Dodgy carers and service providers could soon be banned from entering the National Disability Insurance Scheme.
The proposed new powers follow the death of South Australian woman Ann Marie Smith.
Ms Smith, who had cerebral palsy, was left in squalid conditions while under the care of the NDIS, with the 54-year-old later dying in hospital.
NDIS Minister Stuart Robert is planning to introduce the proposed powers to federal parliament within the next two weeks.
The NDIS Quality and Safeguards Commission would be able to draw on sources outside the scheme to determine a ban, including a worker's history at aged or child care centres.
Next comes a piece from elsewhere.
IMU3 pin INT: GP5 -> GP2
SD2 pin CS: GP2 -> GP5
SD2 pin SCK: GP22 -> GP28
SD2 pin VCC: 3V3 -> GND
A blacklist already exists of people banned after working in the NDIS, but the updated powers would stop risky operators entering or re-entering the scheme.
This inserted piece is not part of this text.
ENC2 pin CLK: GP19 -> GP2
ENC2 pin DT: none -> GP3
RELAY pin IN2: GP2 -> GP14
People with Disability Australia spokeswoman El Gibbs said the new powers would be the first step towards improving safeguards in the NDIS.
"The recent death of Ann Marie Smith, and other abuse of people with disability, have exposed the many gaps that exist in the current system," Ms Gibbs told AAP.
She said the next step would be to allow the commissioner to proactively investigate and do random spot-checks of disability service providers.
"The disability royal commission also needs to have a holistic inquiry into all safeguarding systems, both for the NDIS and for non-NDIS services," Ms Gibbs said.
The advocacy group has released a new survey that explores the financial impact of the coronavirus pandemic on people with disabilities and their carers.
People with disabilities have reported spending more on groceries, healthcare and phone bills.
People on the disability support pension are ineligible for the federal government's $550 fortnightly coronavirus supplement.
"Many people with disability already live in poverty and rely on income support," Ms Gibbs said.
The survey of 204 people also found 40 per cent had received less NDIS support during the pandemic.